# Fulltiming Insurance



## billym (Dec 17, 2005)

We spent a pleasant day out at Stratford yesterday. We put a few faces to names and had fun conversations about macerators and engines ! Strangely we only met RVers. I guess the others were out buying bits for their motorhomes that don.t come as standard.


We were accosted by Sureterm Direct insurance. As ours is up for renewal I asked them all the questions relevant to fulltiming. It was all no problem etc etc. They are ringing me to give me a quote tomorrow. Does anyone know anything about them. It all seemed too good to be true

Thanks


----------



## 88927 (May 10, 2005)

Hi Billym
It was indded nice to finally meet you and your wonderful family yesterday, and we all found the macerator discussions very illuminating :lol: :lol: :lol: :lol: 


Keith


----------



## 96105 (Aug 23, 2005)

kands said:


> Hi Billym
> It was indded nice to finally meet you and your wonderful family yesterday, and we all found the macerator discussions very illuminating :lol: :lol: :lol: :lol:
> 
> Keith


 hi, same here keith :roll: you beat me to it :lol:

ray


----------



## 96097 (Aug 22, 2005)

Hi Billym & co

It was nice to meet you all!!

Sharon


----------



## Moandick (Nov 8, 2006)

*RV Insurance*

Safeguard rang me up in November last year to ask if I would run an advert in the Big Pitch Guide for them. They wanted to advertise to the RV community that they had literally JUST started insuring RV's.

I ran their advert in our January update but my insurance is not yet ready for renewal so I have never asked them for a quote as a full-timer.

I cannot get 'contents' cover with the NFU as I am a 'full-timer' and they have my RV insured as a 'professional' vehicle SO I would be more than interested if Sureterm are including contents with their policies.

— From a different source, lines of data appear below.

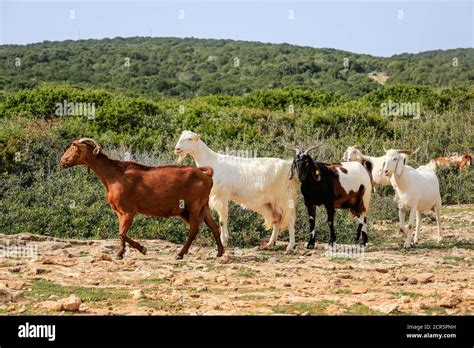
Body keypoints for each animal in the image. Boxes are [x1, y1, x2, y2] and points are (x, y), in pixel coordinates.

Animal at [59, 137, 224, 260]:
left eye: (74, 148)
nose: (62, 161)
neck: (113, 176)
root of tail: (206, 174)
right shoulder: (120, 212)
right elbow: (121, 233)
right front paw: (120, 254)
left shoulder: (128, 211)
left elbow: (121, 233)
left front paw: (142, 249)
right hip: (204, 205)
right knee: (214, 226)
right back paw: (220, 252)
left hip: (193, 206)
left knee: (194, 228)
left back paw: (180, 254)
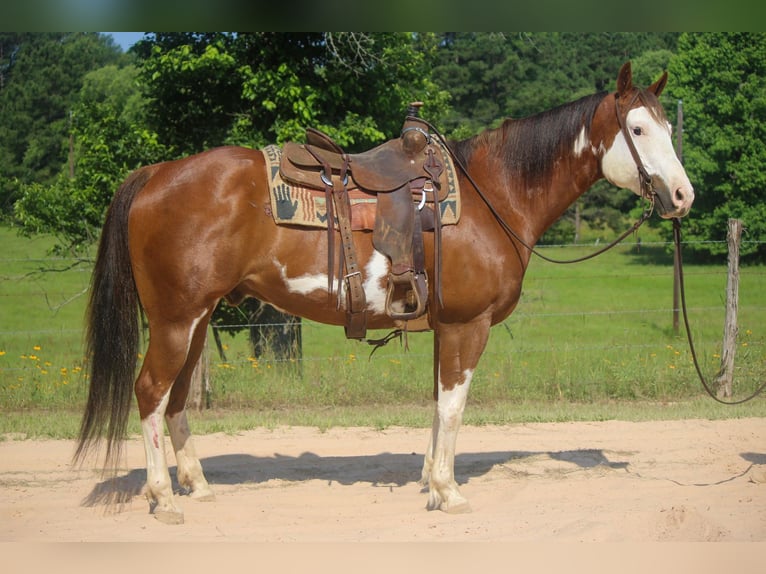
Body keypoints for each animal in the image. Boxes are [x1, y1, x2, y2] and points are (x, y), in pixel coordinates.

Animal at [76, 63, 696, 528]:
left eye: (669, 128)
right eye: (638, 130)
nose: (683, 196)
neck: (493, 195)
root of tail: (157, 173)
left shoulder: (443, 328)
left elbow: (438, 407)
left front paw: (430, 482)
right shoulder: (467, 327)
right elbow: (454, 406)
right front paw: (449, 491)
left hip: (197, 318)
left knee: (176, 396)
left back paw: (196, 485)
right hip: (176, 319)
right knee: (151, 392)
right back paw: (161, 498)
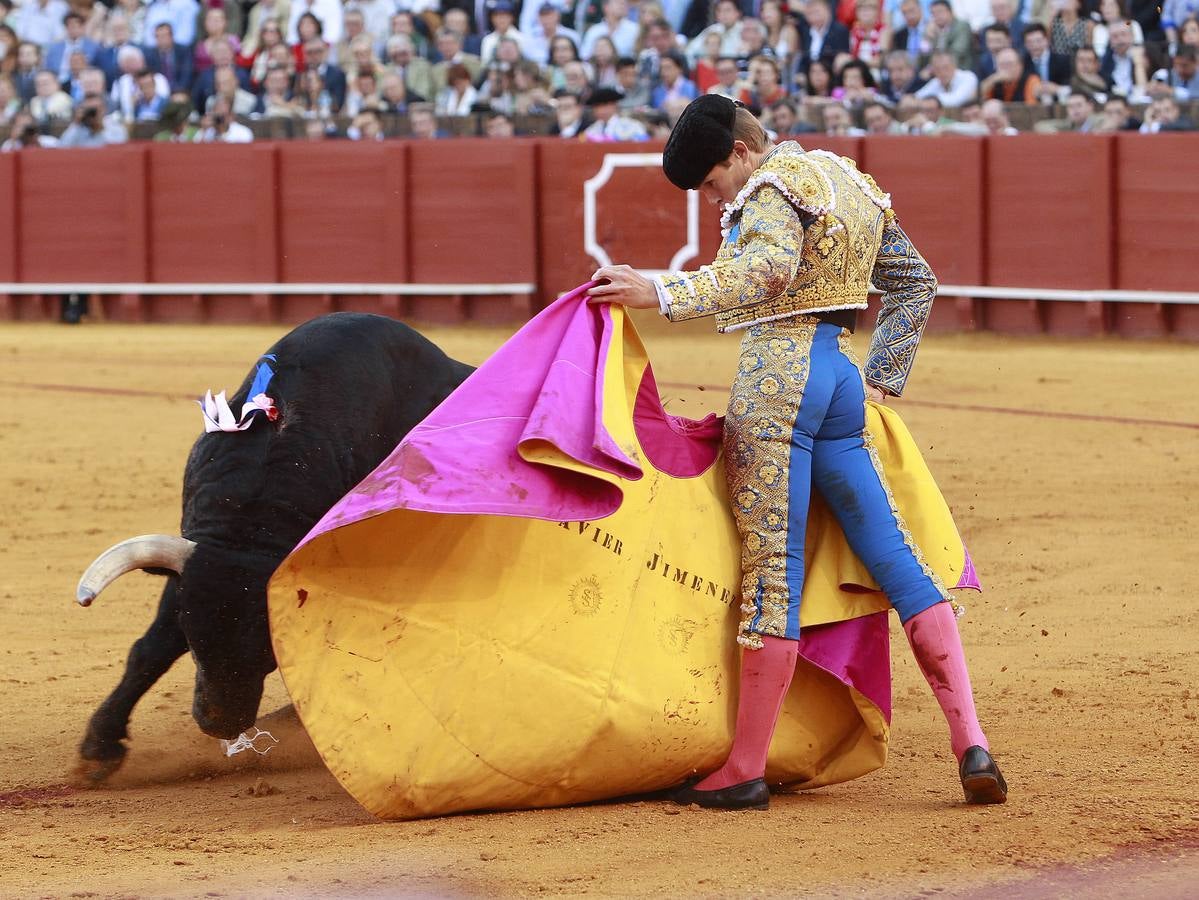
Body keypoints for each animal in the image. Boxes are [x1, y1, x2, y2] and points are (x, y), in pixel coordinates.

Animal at [73, 313, 477, 776]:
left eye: (265, 651)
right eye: (196, 642)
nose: (220, 724)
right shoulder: (191, 569)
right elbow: (153, 645)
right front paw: (100, 746)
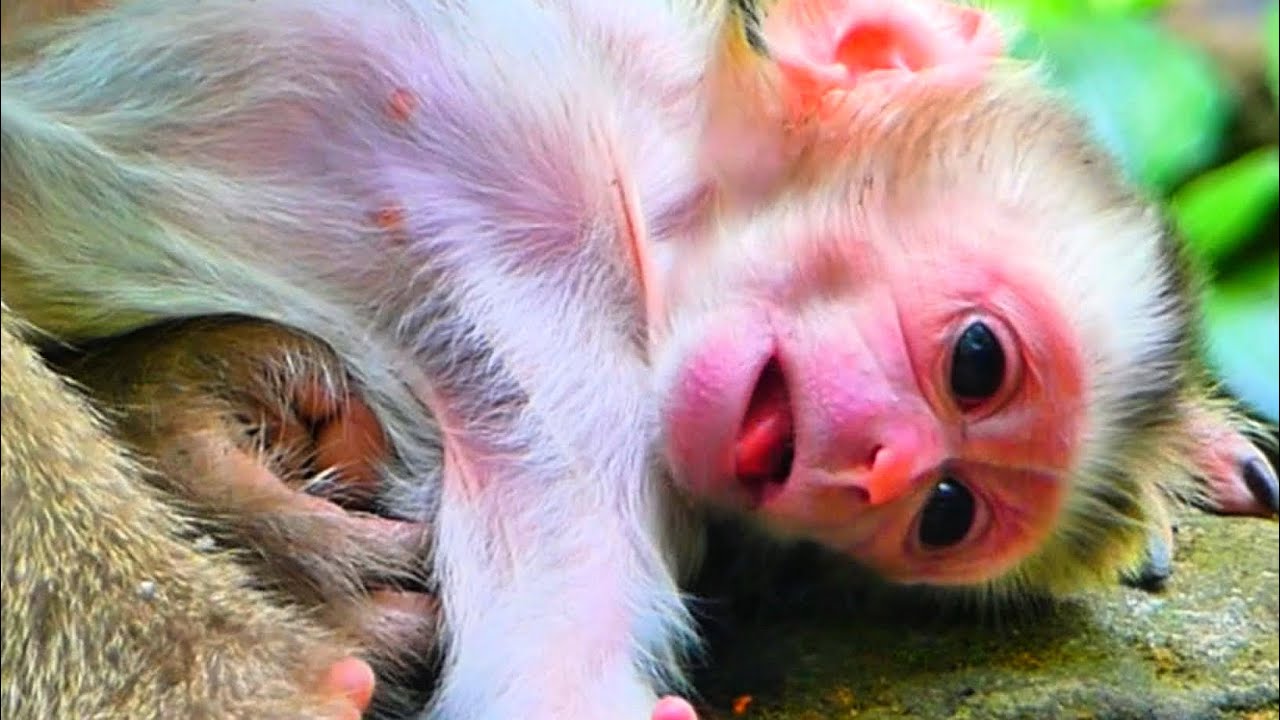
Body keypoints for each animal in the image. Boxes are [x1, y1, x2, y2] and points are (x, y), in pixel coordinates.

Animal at [2, 1, 1277, 719]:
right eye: (976, 361)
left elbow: (548, 669)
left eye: (945, 515)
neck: (628, 214)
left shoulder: (586, 417)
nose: (879, 470)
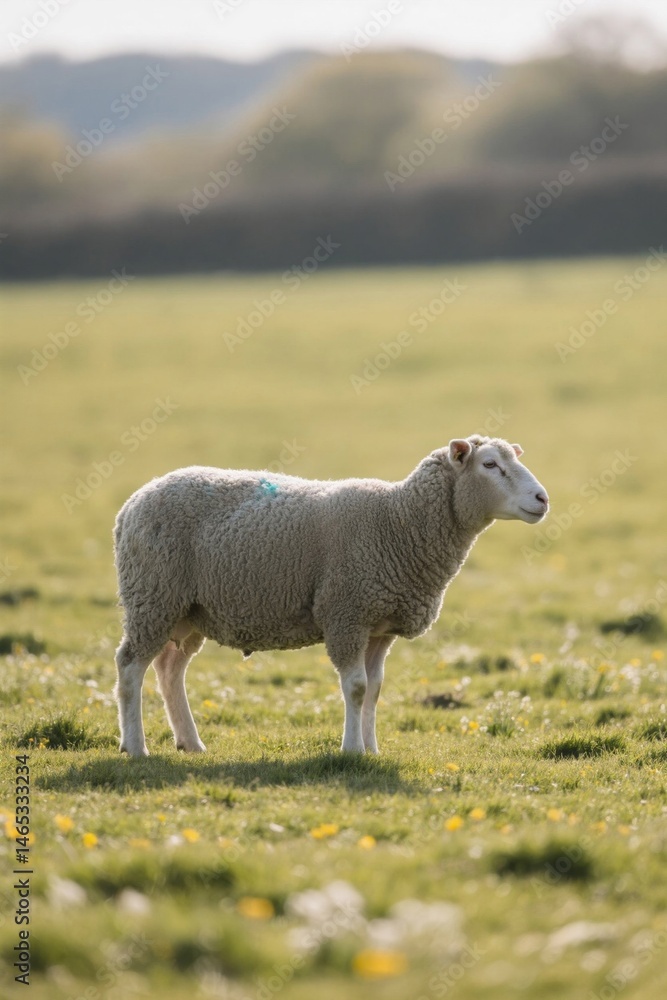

Please keep us in touch if you do get a quote

Dick


----------



## mike800966 (May 1, 2005)

*Fulltiming? Insurance*

Am in the process of renewing just at the moment although I have till the 12th to complete it. 
Have spoken to Comfort and 360 days a year seemed fine until they said that actual "no fixed abode" fulltiming almost doubled the premium!. 
I cannot understand how, if someone has taken the trouble to talk sensibly to these people and intends to make his mobile investment his home, that the risk to the Insurer ( and hence the premium) should be 100% greater. I would have thought that one would have shown by the conversation that the venture was being taken seriously. A suggestion was made that the risk perception was based on the applicants home postcode, it would make more sense to preclude cover from those areas where crime is more likely, again, who would put all there possessions in a 'van parked on Brixton or Toxteth ( with apologies to all those who live in those areas!) Of course a motorhome wouldnt be at ones Home postcode if fulltiming!!

I feel that the 100% increase in premium was due more to market forces as there really doesnt seem to be many insurers doing proper fulltime cover, even for just motorhomes.

Would be very interested to compare with Sureterm

Mike


----------



## MicknPat (Jul 18, 2005)

When you guys get your insurance quotes could you please add a valuation to the RV being insured


----------



## 98585 (Apr 9, 2006)

Hi Billym & co

brief as it was it ws nice to finally meet you guys, hope we meet up again soon

Sian


----------



## billym (Dec 17, 2005)

Obviously the salespeople at Stratford were on commission as everything they told me was a load of rubbish. Sureterm Direct will not insure fulltimers. I should have known.


----------